Let's scrap the history of motivational sports movies for a while. Pretend that "Glory Road" is the only one. There is no "Hoosiers," no "Remember the Titans," and no "Mighty Ducks." In this reality "Glory Road" is a great film, capturing the heroic struggle of Texas Western's men's basketball team (The Miners) as they became the first team with five black starters in NCAA history.
But "Glory Road" can't escape the past and compared with the aforementioned classics of the genre, it falls short. Not an air ball by any means, but the ball never makes it into the hoop.
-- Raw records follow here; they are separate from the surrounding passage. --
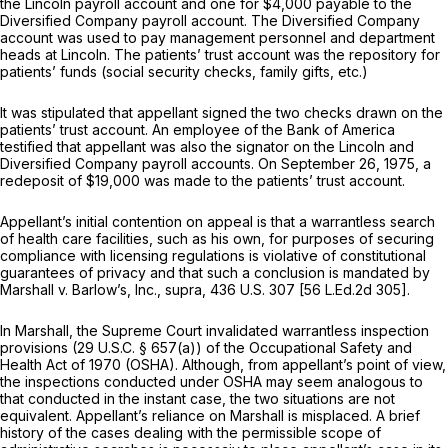
the Lincoln payroll account and one for $4,000 payable to the
Diversified Company payroll account. The Diversified Company
account was used to pay management personnel and department
heads at Lincoln. The patients’ trust account was the repository for
patients’ funds (social security checks, family gifts, etc.)
It was stipulated that appellant signed the two checks drawn on the
patients’ trust account. An employee of the Bank of America
testified that appellant was
also
the signator on the Lincoln and
Diversified Company payroll accounts. On September 26, 1975, a
redeposit of $19,000 was made to the patients’ trust account.
Appellant’s initial contention on appeal is that a warrantless search
of health care facilities, such as his own, for purposes of securing
compliance with licensing regulations is violative of constitutional
guarantees of privacy and that such a conclusion is mandated by
Marshall
v.
Barlow’s, Inc., supra,
436 U.S. 307
[
56 L.Ed.2d 305
].
In
Marshall,
the Supreme Court invalidated warrantless inspection
provisions (
29 U.S.C. § 657(a)
) of the Occupational Safety and
Health Act of 1970 (OSHA). Although, from appellant’s point of view,
the inspections conducted under OSHA may seem analogous to
that conducted in the instant case, the two situations are not
equivalent. Appellant’s reliance on
Marshall
is misplaced. A brief
history of the cases dealing with the permissible scope of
The movie easily draws comparisons to "Remember the Titans" with its racially driven themes but where Titans created a true clash between the races both within the team and outside of it, "Glory Road" never seems to be able to create the same tension. The aspects are there; a coach who is threatened, a nervous school, white players pushed aside for black, but they never add up to anything great.
The movie also lacks the classic theme of a team coming together. The Miners are always good and the audience knows that they are good. There is no tension in the games because there is no tension in the team dynamic. The players play well together from day one.
Maybe all this happened because the film makers felt they had to condense everything. The racism, the team practice, the coach's life all condensed into a single season of basketball when in truth The Miners' road to glory took five seasons and Don Hoskins, played by Josh Lucas, the coach of the team, was starting with five black players not only for the NCAA championship but for the entire season in 1966.
It seems that the true story was not quite true enough for the film. This is why the film's shot at glory bounces off the rim. In reality there were five years of training and team molding and racism and controversy for this team to go through, but in the movie they only get a season of it.
Unfortunately the impact of a socially historical moment is lessened by the fact that the historical aspect is gone.
Lucas and the rest of the cast do an admirable job with a script that tries to cram too much into too little. Some scenes seem choppy and cut up, while others jump around and don't connect. It's hard not to be happy when the team wins but the background behind the win feels cheesy and melodramatic.
"Glory Road" changes the truth for entertainment. Unfortunately the entertainment is in the truth, something Hollywood needs to figure out.